Fished for about 45 minutes in the canal this afternoon. I missed a small spec and my daughter caught a small one (on her first cast). Good news is the water temps - back of the canal was 70! at the mouth it was 64 (temps taken at 3:30). Water condition was bad muddy after the recent rains... definitely enjoyed casting the new Flylipps flies - the action on the bull minnow pattern is insane - can't wait to put them to a real test soon...


----------



## asago (Nov 11, 2008)

Here's an update... hit the dock light a few minutes ago, waters way up and green. One fish one cast a nursery spec - finally the fish have arrived!


----------



## Hunter (Sep 16, 2009)

My prayers are finally answered. 

i cant wait to get out tomorrow, you caught him on a fly or regular tackle?


----------



## AaronBarnes (Sep 7, 2009)

what canal... i live on the one in Indian Bayou...


----------



## asago (Nov 11, 2008)

I'm over in Poly Isle.
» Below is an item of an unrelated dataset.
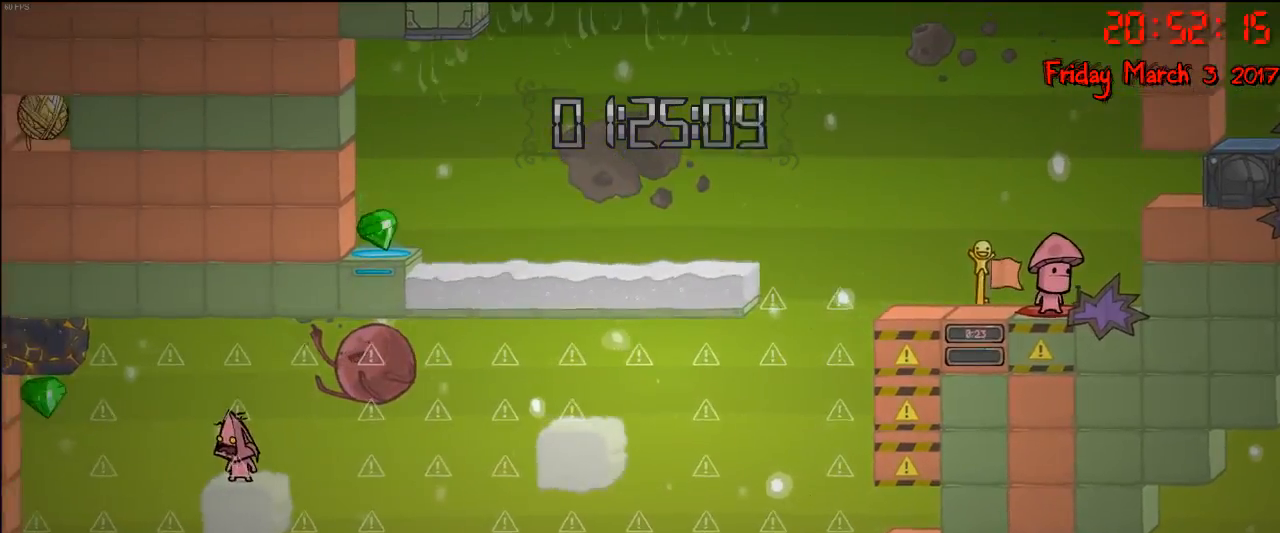
{"buttons": [], "left_stick": "left", "right_stick": "center", "events": [[367, "left_stick", "left"]]}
I picked up another small spec a few minutes ago from the doc this morning, all on the same fly - gold spoon fly from FlyLipps.


----------



## CaptHarry (Oct 13, 2007)

Sweet brotha!!

Edit: ....and where is a report from our trip of nothingness biaaaatch! :letsdrink

L8, Harry


----------



## FlyLipps (Oct 3, 2007)

There is no report, Harry, you weren't using the "magic flies"!!


----------